MacFarlane: Sind Flüsse Lebewesen

Robert MacFarlane folgt dem Lauf des Wassers – von einer versiegenden Quelle in England bis zu den Nebelwäldern Ecuadors. Sein neues Buch fragt, ob Flüsse Lebewesen sind. Und antwortet mit einer Prosa, die selbst im Fluss ist.

»Wenn ein Fluss stirbt, dann stirbt auch das Leben in seiner Aura.«
Robert MacFarlane

Der britische Schriftsteller Robert MacFarlane hat es wieder getan. Nach seinem gefeierten Werk »Im Unterland«, hat sich der Autor erneut auf eine große Reise begeben. Diesmal geht er der Frage nach, ob Flüsse als Lebewesen gelten sollen, ob sie Rechte besitzen und wenn ja, wie würde das unseren Blick auf sie, auf die Natur, verändern.

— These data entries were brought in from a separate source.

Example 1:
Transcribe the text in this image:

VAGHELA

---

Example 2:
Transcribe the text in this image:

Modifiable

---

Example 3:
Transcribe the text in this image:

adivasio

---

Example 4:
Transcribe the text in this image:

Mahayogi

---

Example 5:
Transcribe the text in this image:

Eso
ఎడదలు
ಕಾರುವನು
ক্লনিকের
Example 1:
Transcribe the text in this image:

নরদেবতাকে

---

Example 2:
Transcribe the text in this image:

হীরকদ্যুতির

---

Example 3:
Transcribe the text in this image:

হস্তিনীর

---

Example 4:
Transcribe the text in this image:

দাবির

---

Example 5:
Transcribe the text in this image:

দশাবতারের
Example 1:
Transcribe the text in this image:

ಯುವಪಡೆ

Es ist das Cover, das auffällt. Ein frisches Maigrün in das sich zwei blaue und eine blaugrüne Linie mischen, ein Fluss, der sich mäandernd über den gesamten Buchtitel zieht. Der Künstler Stanley Donwood, der ebenfalls das vielbeachtete, auffällige Cover von »Im Unterland« und weiterer fünf anderer Bücher geschaffen hat, ist erneut ein Meisterwerk gelungen. Allein des Covers wegen greift man gerne nach diesem Buch.

Beeindruckend ist auch die Prosa, die Robert MacFarlane, einer der bedeutendsten Nature Writing Schriftsteller unserer Zeit, geschaffen hat. Schön und erschreckend zugleich.

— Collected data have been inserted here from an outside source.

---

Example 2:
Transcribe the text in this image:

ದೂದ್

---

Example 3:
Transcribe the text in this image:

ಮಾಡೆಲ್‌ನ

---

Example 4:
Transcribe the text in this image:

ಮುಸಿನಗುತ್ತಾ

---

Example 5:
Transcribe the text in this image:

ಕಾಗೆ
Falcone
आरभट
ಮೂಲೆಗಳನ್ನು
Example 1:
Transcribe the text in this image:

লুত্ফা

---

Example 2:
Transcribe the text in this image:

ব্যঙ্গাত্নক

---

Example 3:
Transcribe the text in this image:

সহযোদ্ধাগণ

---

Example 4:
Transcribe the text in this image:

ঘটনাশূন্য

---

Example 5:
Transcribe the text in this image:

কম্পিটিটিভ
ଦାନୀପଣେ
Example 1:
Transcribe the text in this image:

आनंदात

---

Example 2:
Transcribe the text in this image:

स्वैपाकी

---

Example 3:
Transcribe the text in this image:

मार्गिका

In seinem Werk erkundet MacFarlane den »weltverändernden Gedanken, dass Flüsse Lebewesen sind.« Er bereist drei Landschaften, den ecuadorianischen Nebelwald, die Wasserstadt Chennai in Südostindien und einen Fluss in den Tiefen der kanadischen Wälder von Quebec.

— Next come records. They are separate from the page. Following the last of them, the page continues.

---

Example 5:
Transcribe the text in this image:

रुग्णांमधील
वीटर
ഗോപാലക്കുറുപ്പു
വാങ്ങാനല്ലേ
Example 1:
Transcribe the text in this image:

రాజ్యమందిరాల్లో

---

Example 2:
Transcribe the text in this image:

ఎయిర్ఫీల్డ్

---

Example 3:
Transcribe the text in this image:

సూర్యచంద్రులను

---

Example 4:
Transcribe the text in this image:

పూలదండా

Seine Reisen, Erkundungen und Begegnungen beginnen jedoch vor seiner Haustür, bei einer Quelle in England. Eine Quelle, versteckt gelegen in einem Buchenhain, die nur wenig Wasser führt und fast versiegt ist. »Ist das Wasser tot?«, fragt ihn sein neunjähriger Sohn. »Nein«, entgegnet ihm der Vater, mit gespielter Gewissheit.

Es war die Frage seines Sohnes, die ihn aufhorchen lässt und ihn dazu drängt, den Wegen des Wassers zu folgen, um Antworten zu finden. Neben der faszinierenden Natur im nebelverhangenen, mystischen Zedernwald in Ecuador, die Robert MacFarlane in meisterhafter Prosa beschreibt, sind es die Begegnungen mit den Menschen vor Ort, die sich leidenschaftlich für den Erhalt der Flüsse einsetzen. MacFarlane beschreibt ein Treffen mit der Pilzkundlerin Giuliana, die die Expedition als wissenschaftliche Leiterin begleitet. Eine Frau, die Standorte von Pilzen auf unglaubliche Weise sensorisch fühlen kann und unbekannte Gattungen entdeckte.

In Indien ist er mit Yuvan unterwegs, der als Kind durch asketisches Beobachten Insekten, Schlangen und Kröten so genau kennenlernte, dass er später eine Stiftung gründete, die die Verbreitung ökologischer Erkenntnisse und Praktiken fördert.

Es ist die Beobachtungsgabe, die MacFarlanes Beschreibungen unglaublich lebendig machen. Egal ob Natur, ob Mensch. Farlane zeichnet so detaillierte Bilder, schreibt mit großer Achtung, nimmt noch so kleine Details mit in seine Sätze, die er sich unterwegs notiert. Stets trägt er ein kleines Notizbuch bei sich.

Alles, was sich zwischen den über 400 Seiten abspielt, ist im Fluss. Was auch den beiden großartigen Übersetzern Frank Sievers und Andreas Jandl zu verdanken ist, die seit nunmehr zehn Jahren die Prosawerke von Robert MacFarlane meisterlich ins Deutsche übersetzen.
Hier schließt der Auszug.